> **ENTRIES SUPPLIED**:

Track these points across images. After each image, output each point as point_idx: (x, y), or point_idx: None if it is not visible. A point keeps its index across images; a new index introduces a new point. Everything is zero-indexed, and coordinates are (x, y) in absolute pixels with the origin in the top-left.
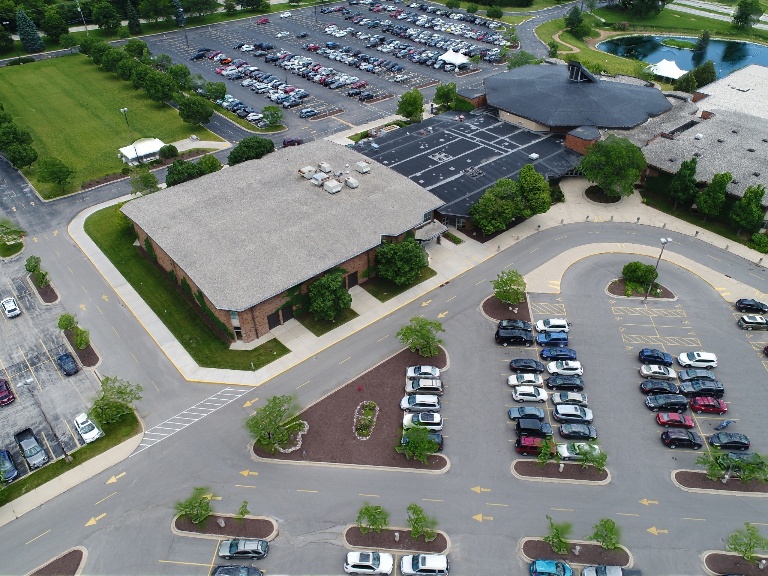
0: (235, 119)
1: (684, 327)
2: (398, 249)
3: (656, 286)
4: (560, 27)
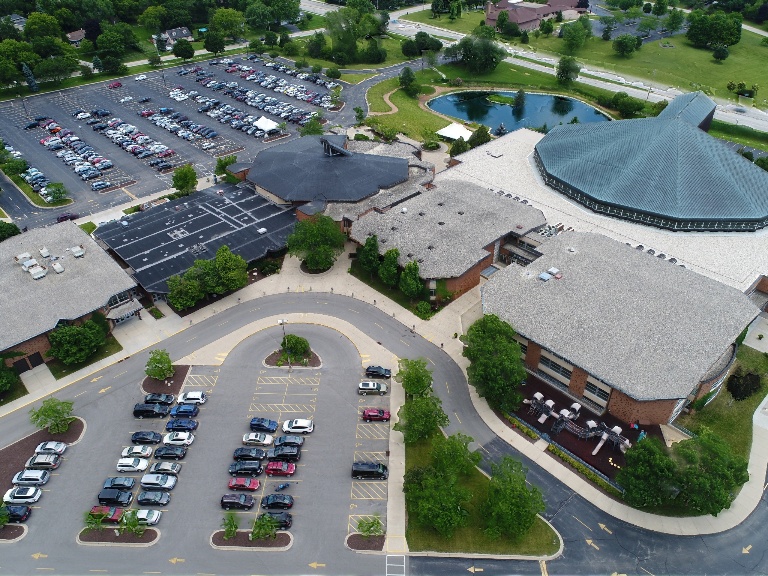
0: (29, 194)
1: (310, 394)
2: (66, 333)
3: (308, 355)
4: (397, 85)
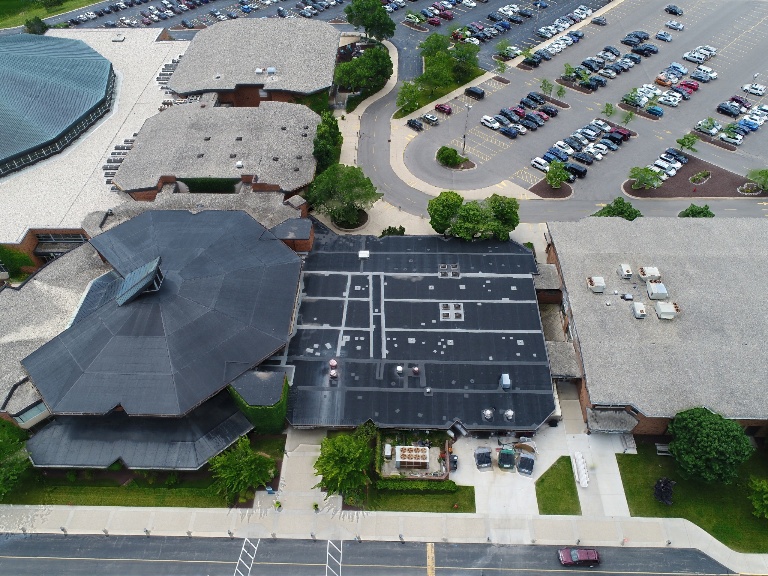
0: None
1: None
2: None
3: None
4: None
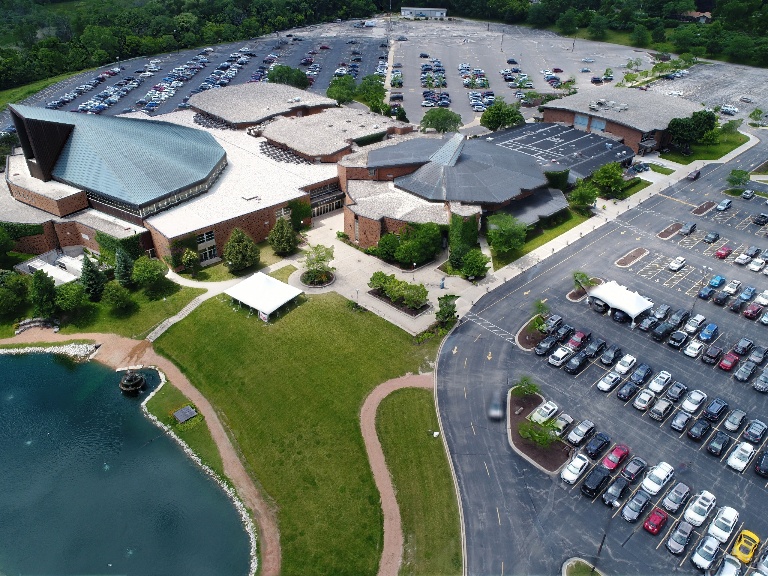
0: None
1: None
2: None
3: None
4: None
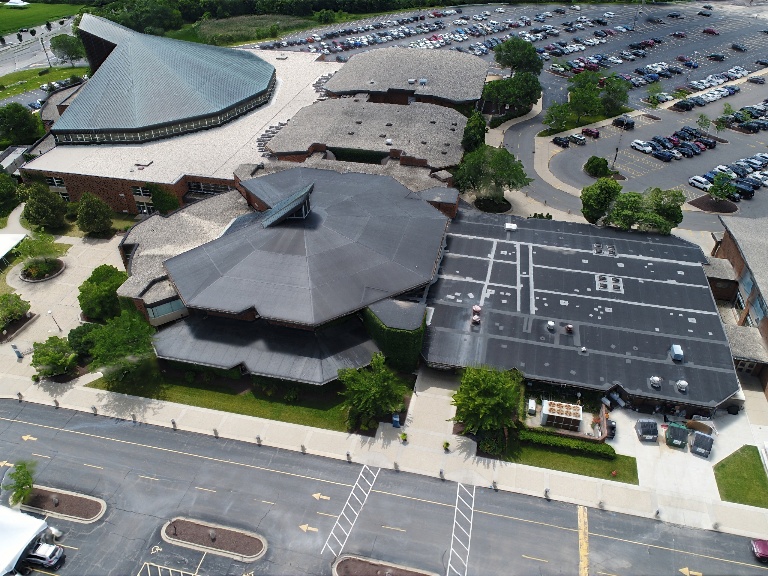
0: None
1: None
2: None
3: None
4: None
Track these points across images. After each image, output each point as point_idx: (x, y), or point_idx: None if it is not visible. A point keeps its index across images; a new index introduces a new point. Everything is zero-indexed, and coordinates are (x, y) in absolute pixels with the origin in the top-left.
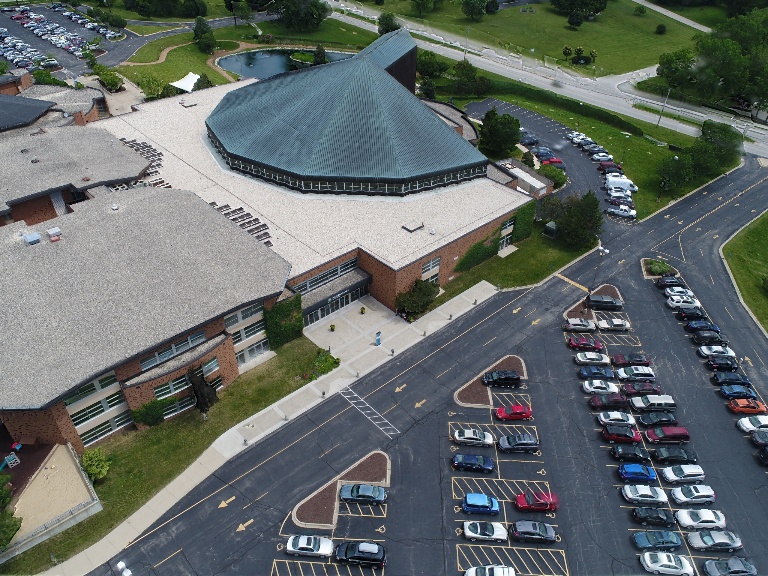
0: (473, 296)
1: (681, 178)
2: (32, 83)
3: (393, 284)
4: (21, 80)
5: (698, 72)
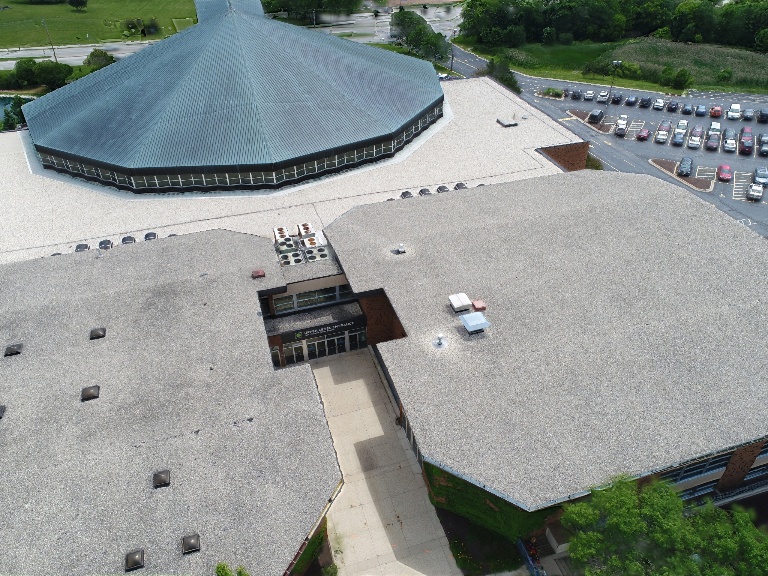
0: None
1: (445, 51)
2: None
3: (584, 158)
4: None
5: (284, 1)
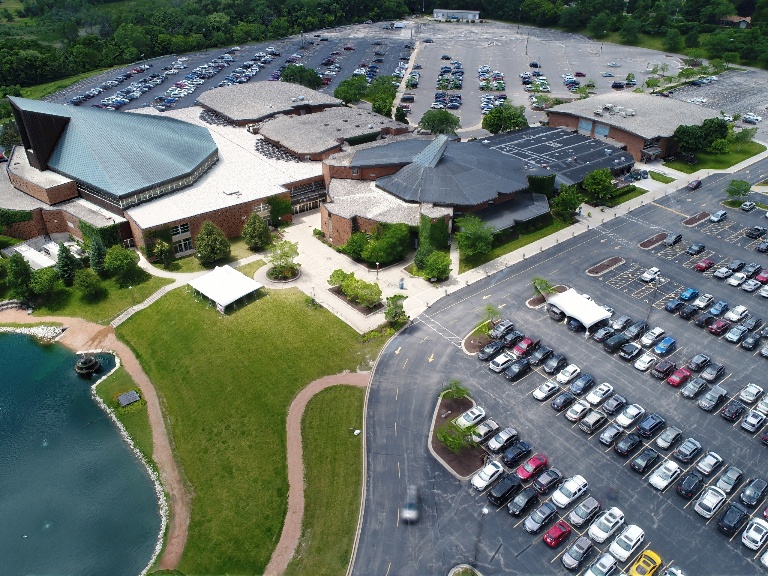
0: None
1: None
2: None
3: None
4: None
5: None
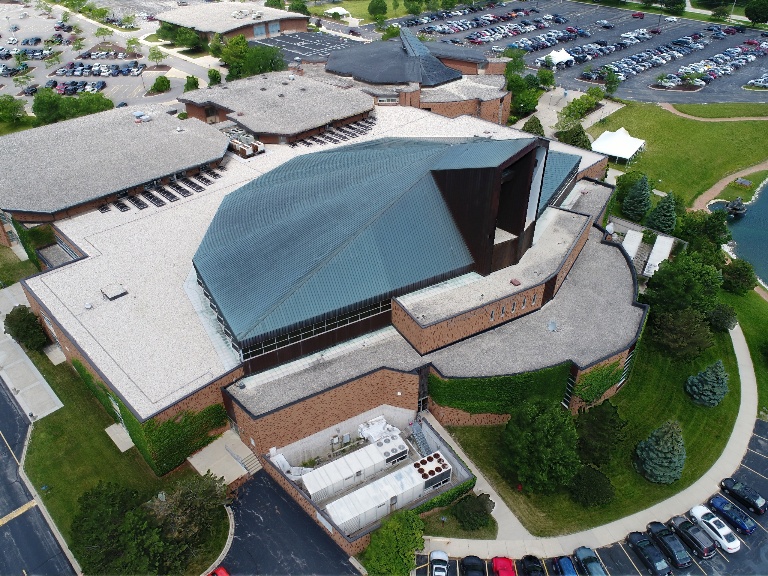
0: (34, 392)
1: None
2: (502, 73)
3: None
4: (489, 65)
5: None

> **INSTRUCTION**: Rewrite the rows above as a numbered list with blank lines omitted, starting at the first row and going on through the row that contains "2: (66, 333)". Leave the pictures out of your answer.

> **RESULT BELOW**:
1. Track these points across images. After each image, output each point as point_idx: (x, y), or point_idx: None if it is not visible. A point keeps its index across images; a new index introduces a new point. Everything is zero-indexed, and coordinates are (x, y) in absolute pixels with the origin in the top-left.
2. 0: (235, 119)
3. 1: (684, 327)
4. 2: (398, 249)
5. 3: (656, 286)
6. 4: (560, 27)
7. 0: (29, 194)
8. 1: (310, 394)
9. 2: (66, 333)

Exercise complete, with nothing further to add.